Infants, children and young adults are most at risk of meningitis, an inflammation of the membrane around the brain and spinal cord that can cause death or disability, including deafness, paralysis and limb infection leading to amputation. The bacteria are passed from person to person through droplets from the throat via coughing, sneezing or other close contact.

The affordable PsA-TT vaccine was developed by the Meningitis Vaccine Project - a partnership between WHO and PATH - with funding from the Bill & Melinda Gates Foundation. The vaccine was first rolled out in Burkina Faso in 2010, but evaluating its impact there was difficult as there were few serogroup A infections occurring at the time the vaccine was introduced.

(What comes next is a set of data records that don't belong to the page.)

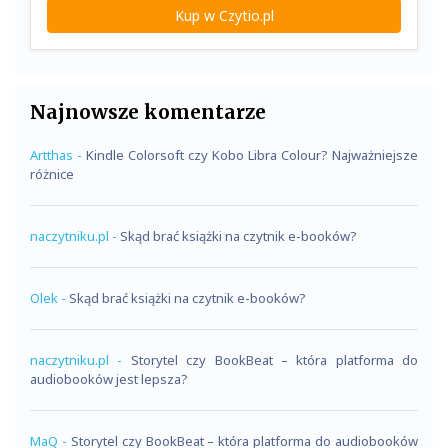
Kup w Czytio.pl
Najnowsze komentarze
Artthas
-
Kindle Colorsoft czy Kobo Libra Colour? Najważniejsze
różnice
naczytniku.pl
-
Skąd brać książki na czytnik e-booków?
Olek
-
Skąd brać książki na czytnik e-booków?
naczytniku.pl
-
Storytel czy BookBeat – która platforma do
audiobooków jest lepsza?
MaQ
-
Storytel czy BookBeat – która platforma do audiobooków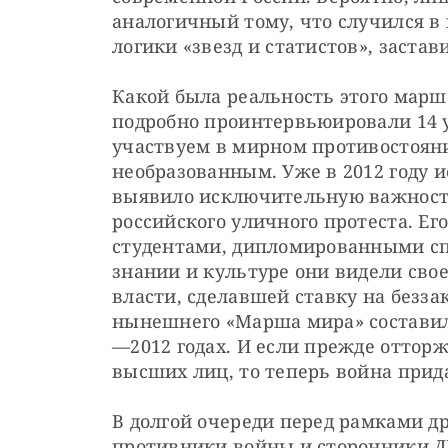
аналогичный тому, что случился в 
логики «звезд и статистов», застав
Какой была реальность этого мар
подробно проинтервьюировали 14 у
участвуем в мирном противостоян
необразованным. Уже в 2012 году 
выявило исключительную важность
российского уличного протеста. Его
студентами, дипломированными сп
знании и культуре они видели свое
власти, сделавшей ставку на безза
нынешнего «Марша мира» составили
—2012 годах. И если прежде отторж
высших лиц, то теперь война прид
В долгой очереди перед рамками др
противники войны и сторонники ДН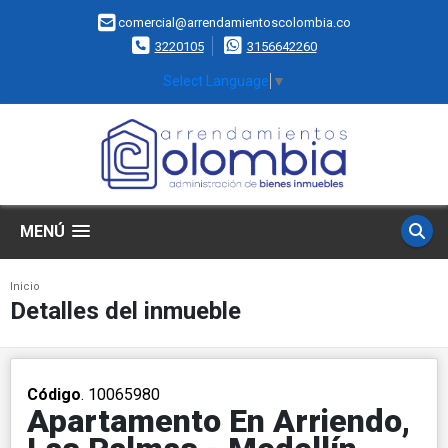
comercial@arrendamientoscolombia.co
3220105
3156642260
Select Language
▼
MENÚ
Inicio
Detalles del inmueble
Código
. 10065980
Apartamento En Arriendo,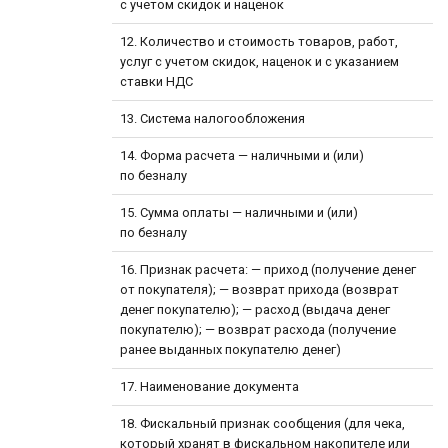
с учетом скидок и наценок
12. Количество и стоимость товаров, работ,
услуг с учетом скидок, наценок и с указанием
ставки НДС
13. Система налогообложения
14. Форма расчета — наличными и (или)
по безналу
15. Сумма оплаты — наличными и (или)
по безналу
16. Признак расчета: — приход (получение денег
от покупателя); — возврат прихода (возврат
денег покупателю); — расход (выдача денег
покупателю); — возврат расхода (получение
ранее выданных покупателю денег)
17. Наименование документа
18. Фискальный признак сообщения (для чека,
который хранят в фискальном накопителе или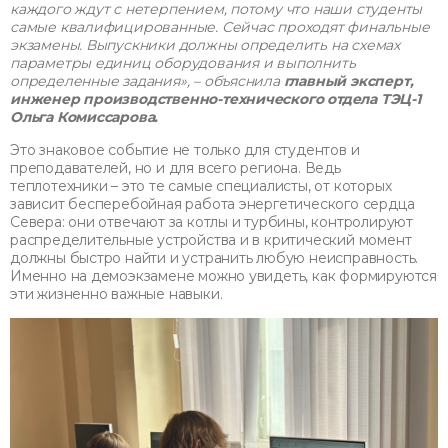
каждого ждут с нетерпением, потому что наши студенты
самые квалифицированные. Сейчас проходят финальные
экзамены. Выпускники должны определить на схемах
параметры единиц оборудования и выполнить
определенные задания», – объяснила
главный эксперт,
инженер производственно-технического отдела ТЭЦ-1
Ольга Комиссарова.
Это знаковое событие не только для студентов и
преподавателей, но и для всего региона. Ведь
теплотехники – это те самые специалисты, от которых
зависит бесперебойная работа энергетического сердца
Севера: они отвечают за котлы и турбины, контролируют
распределительные устройства и в критический момент
должны быстро найти и устранить любую неисправность.
Именно на демоэкзамене можно увидеть, как формируются
эти жизненно важные навыки.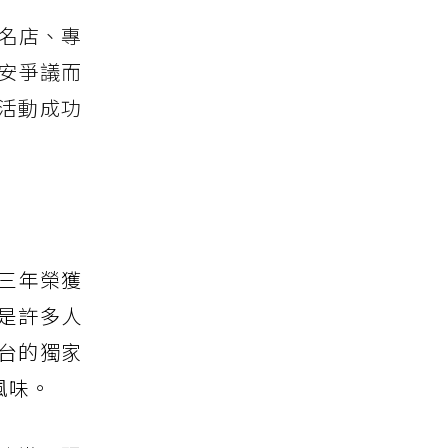
登名店、專
安爭議而
活動成功
連續三年榮獲
是許多人
來台的獨家
風味。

The evaluation study, funded by the Bill & Melinda Gates Foundation, the Wellcome Trust and Médecins sans Frontières, is the first to demonstrate unequivocally the high level of effectiveness of PsA-TT in preventing serogroup A epidemic meningococcal meningitis disease and carriage of the bacteria.

Dr Jean-Marie Okwo-Bele, Director of the WHO Department of Immunization, Vaccines and Biologicals, said: "This is an extremely encouraging signal for those countries that have yet to introduce the vaccine. We are not even halfway done with introducing this revolutionary new vaccine across the meningitis belt of Africa, yet we already have extraordinary results."

The authors say several more years of surveillance are needed to establish how long the vaccine remains effective in preventing epidemics and whether other groups of meningococci replace the ousted serogroup A meningococcus.